🤖 AI Summary
To address the challenges of preserving structural consistency in hierarchical multi-label classification (HMC) and mitigating loss-weight imbalance in multi-task learning (MTL), this paper proposes HCAL, a novel HMC classifier. First, it introduces a semantically consistent hierarchical feature aggregation mechanism to strengthen semantic correlations between parent and child labels. Second, it incorporates an adaptive task weighting strategy to dynamically alleviate optimization bias caused by “one-dominant, many-weak” label distributions. Third, it proposes prototype perturbation augmentation—injecting controlled noise into label prototypes—to enhance decision-boundary robustness, and defines Hierarchical Violation Rate (HVR) as a quantitative metric for structural consistency. Experiments on three benchmark datasets demonstrate that HCAL consistently outperforms state-of-the-art baselines, achieving average improvements of 2.1–4.7 percentage points in classification accuracy and reducing HVR by 18.3–32.6%, thereby validating its superior generalizability, structural consistency, and robustness.
📝 Abstract
Hierarchical Multi-Label Classification (HMC) faces critical challenges in maintaining structural consistency and balancing loss weighting in Multi-Task Learning (MTL).
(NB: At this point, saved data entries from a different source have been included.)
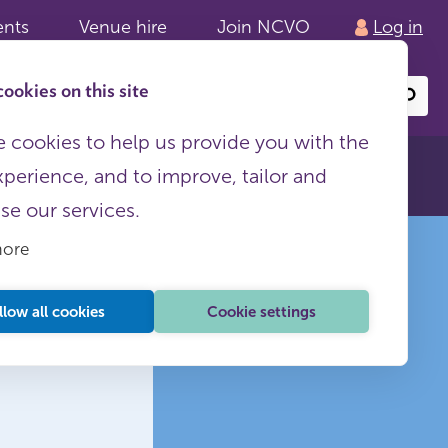
ents
Venue hire
Join NCVO
Log in
ookies on this site
Search
or
site
content
 cookies to help us provide you with the
xperience, and to improve, tailor and
ise our services.
more
llow all cookies
Cookie settings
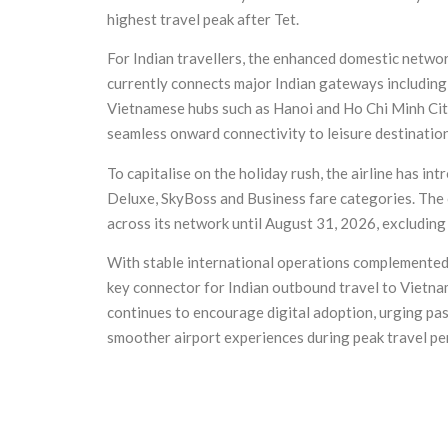
highest travel peak after Tet.
For Indian travellers, the enhanced domestic networ
currently connects major Indian gateways includin
Vietnamese hubs such as Hanoi and Ho Chi Minh City
seamless onward connectivity to leisure destinati
To capitalise on the holiday rush, the airline has i
Deluxe, SkyBoss and Business fare categories. The of
across its network until August 31, 2026, excluding
With stable international operations complemented b
key connector for Indian outbound travel to Vietnam
continues to encourage digital adoption, urging pa
smoother airport experiences during peak travel pe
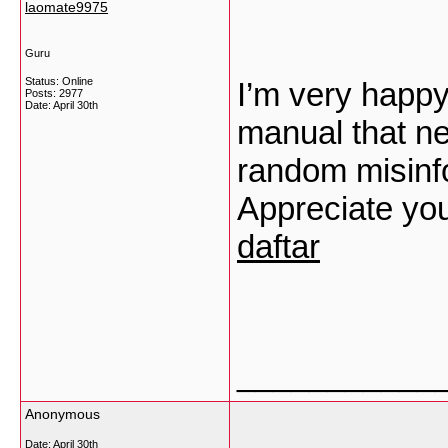
laomate9975
Guru
Status: Online
I’m very happy 
Posts: 2977
Date:
April 30th
manual that ne
random misinfo
Appreciate you
daftar
___________
Anonymous
Date:
April 30th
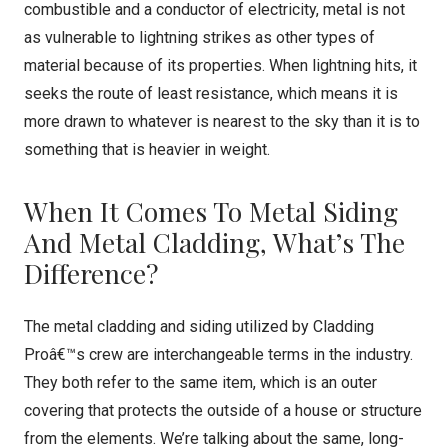
combustible and a conductor of electricity, metal is not
as vulnerable to lightning strikes as other types of
material because of its properties. When lightning hits, it
seeks the route of least resistance, which means it is
more drawn to whatever is nearest to the sky than it is to
something that is heavier in weight.
When It Comes To Metal Siding
And Metal Cladding, What’s The
Difference?
The metal cladding and siding utilized by Cladding
Proâ€™s crew are interchangeable terms in the industry.
They both refer to the same item, which is an outer
covering that protects the outside of a house or structure
from the elements. We’re talking about the same, long-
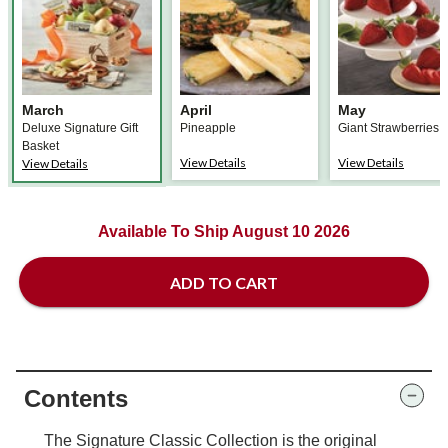
March
April
May
Deluxe Signature Gift
Pineapple
Giant Strawberries
Basket
View Details
View Details
View Details
Available To Ship August 10 2026
ADD TO CART
Contents
The Signature Classic Collection is the original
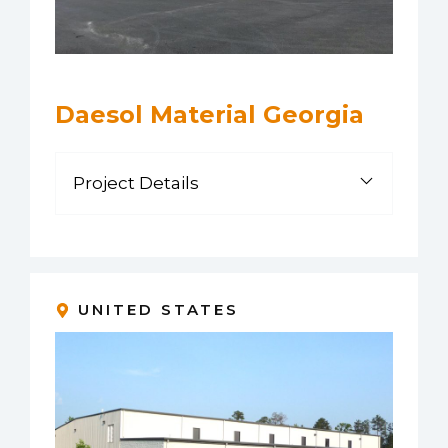
Daesol Material Georgia
Project Details
UNITED STATES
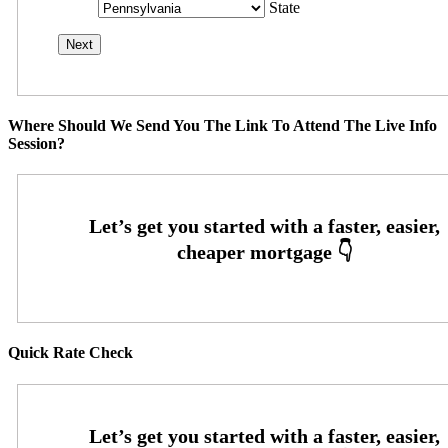
State
Where Should We Send You The Link To Attend The Live Info
Session?
Quick Rate Check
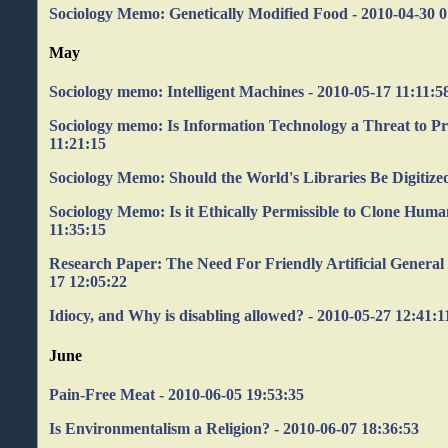
Sociology Memo: Genetically Modified Food - 2010-04-30 0
May
Sociology memo: Intelligent Machines - 2010-05-17 11:11:5
Sociology memo: Is Information Technology a Threat to Pr
11:21:15
Sociology Memo: Should the World's Libraries Be Digitized
Sociology Memo: Is it Ethically Permissible to Clone Huma
11:35:15
Research Paper: The Need For Friendly Artificial General I
17 12:05:22
Idiocy, and Why is disabling allowed? - 2010-05-27 12:41:1
June
Pain-Free Meat - 2010-06-05 19:53:35
Is Environmentalism a Religion? - 2010-06-07 18:36:53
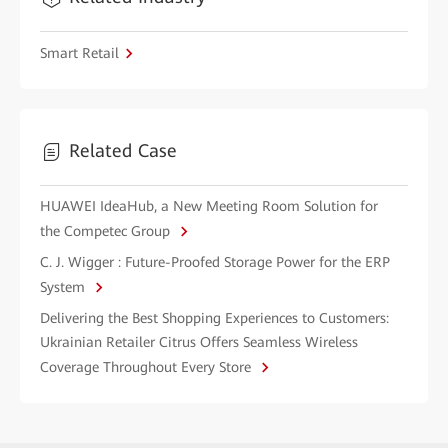
Smart Retail
Related Case
HUAWEI IdeaHub, a New Meeting Room Solution for
the Competec Group
C. J. Wigger : Future-Proofed Storage Power for the ERP
System
Delivering the Best Shopping Experiences to Customers:
Ukrainian Retailer Citrus Offers Seamless Wireless
Coverage Throughout Every Store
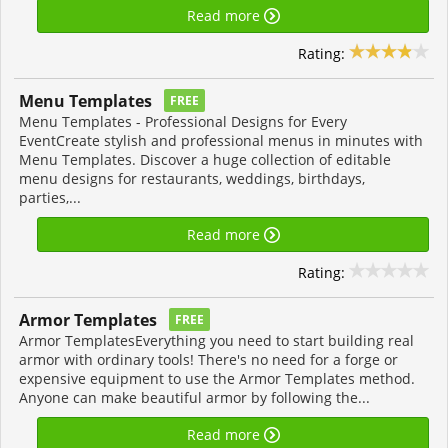
Read more
Rating:
Menu Templates
FREE
Menu Templates - Professional Designs for Every
EventCreate stylish and professional menus in minutes with
Menu Templates. Discover a huge collection of editable
menu designs for restaurants, weddings, birthdays,
parties,...
Read more
Rating:
Armor Templates
FREE
Armor TemplatesEverything you need to start building real
armor with ordinary tools! There's no need for a forge or
expensive equipment to use the Armor Templates method.
Anyone can make beautiful armor by following the...
Read more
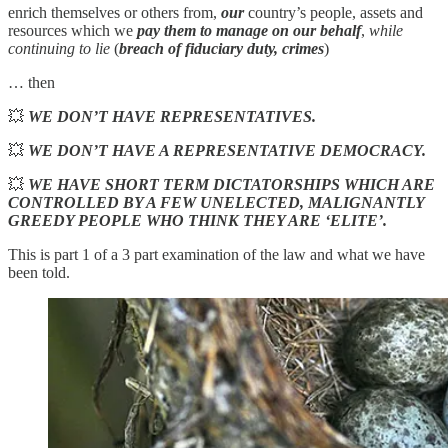
enrich themselves or others from,
our
country’s people, assets and
resources which we
pay them to manage on our behalf
,
while
continuing to lie
(
breach of fiduciary duty, crimes
)
… then
💥
WE DON’T HAVE REPRESENTATIVES.
💥
WE DON’T HAVE A REPRESENTATIVE DEMOCRACY.
💥
WE HAVE SHORT TERM DICTATORSHIPS WHICH ARE
CONTROLLED BY A FEW UNELECTED, MALIGNANTLY
GREEDY PEOPLE WHO THINK THEY ARE ‘ELITE’.
This is part 1 of a 3 part examination of the law and what we have
been told.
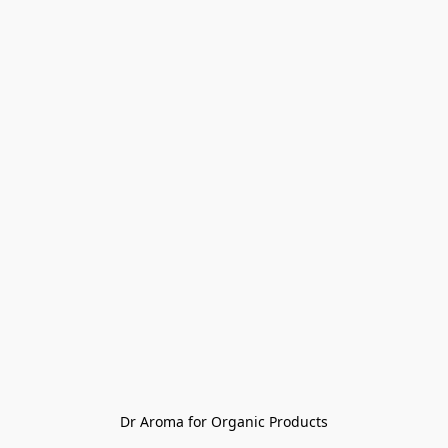
Dr Aroma for Organic Products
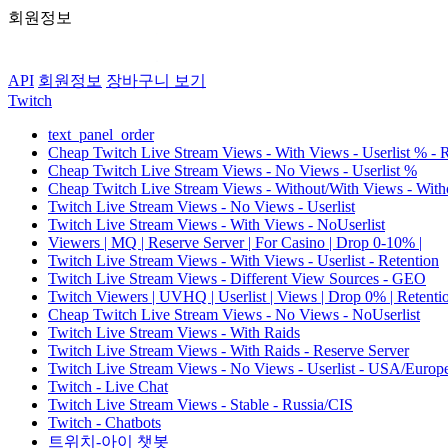
회원정보
API
회원정보
장바구니 보기
Twitch
text_panel_order
Cheap Twitch Live Stream Views - With Views - Userlist % - 
Cheap Twitch Live Stream Views - No Views - Userlist %
Cheap Twitch Live Stream Views - Without/With Views - Witho
Twitch Live Stream Views - No Views - Userlist
Twitch Live Stream Views - With Views - NoUserlist
Viewers | MQ | Reserve Server | For Casino | Drop 0-10% |
Twitch Live Stream Views - With Views - Userlist - Retention
Twitch Live Stream Views - Different View Sources - GEO
Twitch Viewers | UVHQ | Userlist | Views | Drop 0% | Retenti
Cheap Twitch Live Stream Views - No Views - NoUserlist
Twitch Live Stream Views - With Raids
Twitch Live Stream Views - With Raids - Reserve Server
Twitch Live Stream Views - No Views - Userlist - USA/Europ
Twitch - Live Chat
Twitch Live Stream Views - Stable - Russia/CIS
Twitch - Chatbots
트위치-아이 챗봇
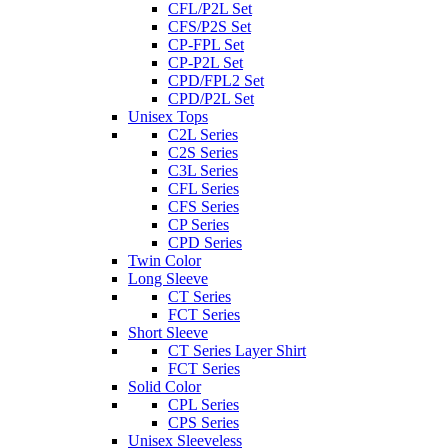
CFL/P2L Set
CFS/P2S Set
CP-FPL Set
CP-P2L Set
CPD/FPL2 Set
CPD/P2L Set
Unisex Tops
C2L Series
C2S Series
C3L Series
CFL Series
CFS Series
CP Series
CPD Series
Twin Color
Long Sleeve
CT Series
FCT Series
Short Sleeve
CT Series Layer Shirt
FCT Series
Solid Color
CPL Series
CPS Series
Unisex Sleeveless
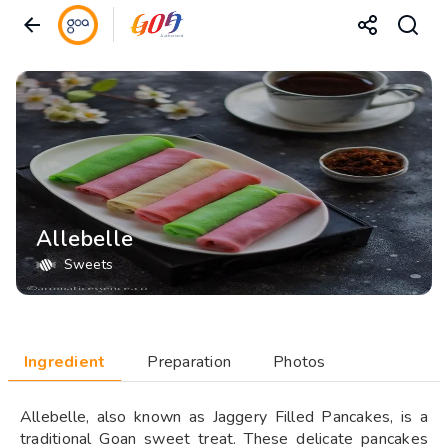
Allebelle
Sweets
Ingredient
Preparation
Photos
Allebelle, also known as Jaggery Filled Pancakes, is a
traditional Goan sweet treat. These delicate pancakes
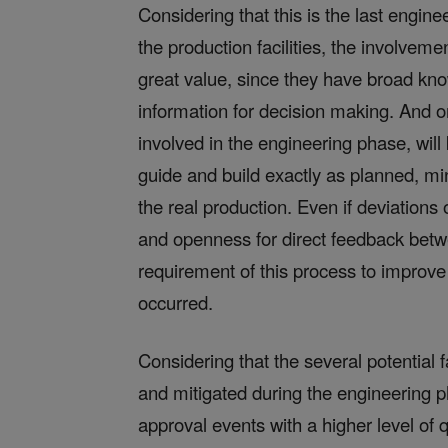
Considering that this is the last engin
the production facilities, the involvem
great value, since they have broad kn
information for decision making. And o
involved in the engineering phase, wil
guide and build exactly as planned, m
the real production. Even if deviations
and openness for direct feedback betw
requirement of this process to improve
occurred.
Considering that the several potential 
and mitigated during the engineering ph
approval events with a higher level of q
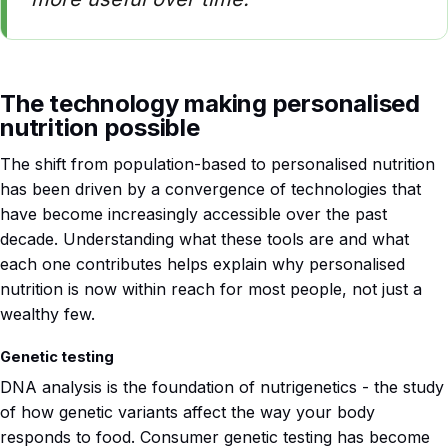
The technology making personalised
nutrition possible
The shift from population-based to personalised nutrition
has been driven by a convergence of technologies that
have become increasingly accessible over the past
decade. Understanding what these tools are and what
each one contributes helps explain why personalised
nutrition is now within reach for most people, not just a
wealthy few.
Genetic testing
DNA analysis is the foundation of nutrigenetics - the study
of how genetic variants affect the way your body
responds to food. Consumer genetic testing has become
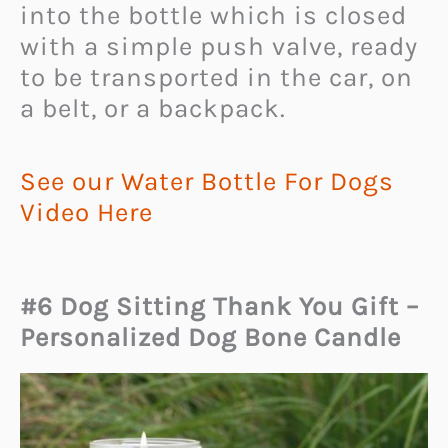
into the bottle which is closed
with a simple push valve, ready
to be transported in the car, on
a belt, or a backpack.
See our Water Bottle For Dogs
Video Here
#6 Dog Sitting Thank You Gift –
Personalized Dog Bone Candle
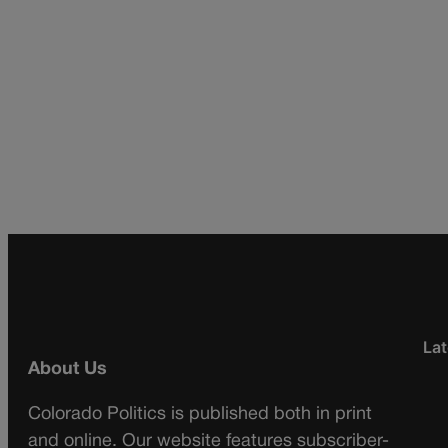
Lat
About Us
Colorado Politics is published both in print
and online. Our website features subscriber-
In order to address these issues, we propose a classifier called HCAL based on MTL integrated with prototype contrastive learning and adaptive task-weighting mechanisms. The most significant advantage of our classifier is semantic consistency including both prototype with explicitly modeling label and feature aggregation from child classes to parent classes. The other important advantage is an adaptive loss-weighting mechanism that dynamically allocates optimization resources by monitoring task-specific convergence rates. It effectively resolves the "one-strong-many-weak" optimization bias inherent in traditional MTL approaches. To further enhance robustness, a prototype perturbation mechanism is formulated by injecting controlled noise into prototype to expand decision boundaries. Additionally, we formalize a quantitative metric called Hierarchical Violation Rate (HVR) as to evaluate hierarchical consistency and generalization. Extensive experiments across three datasets demonstrate both the higher classification accuracy and reduced hierarchical violation rate of the proposed classifier over baseline models.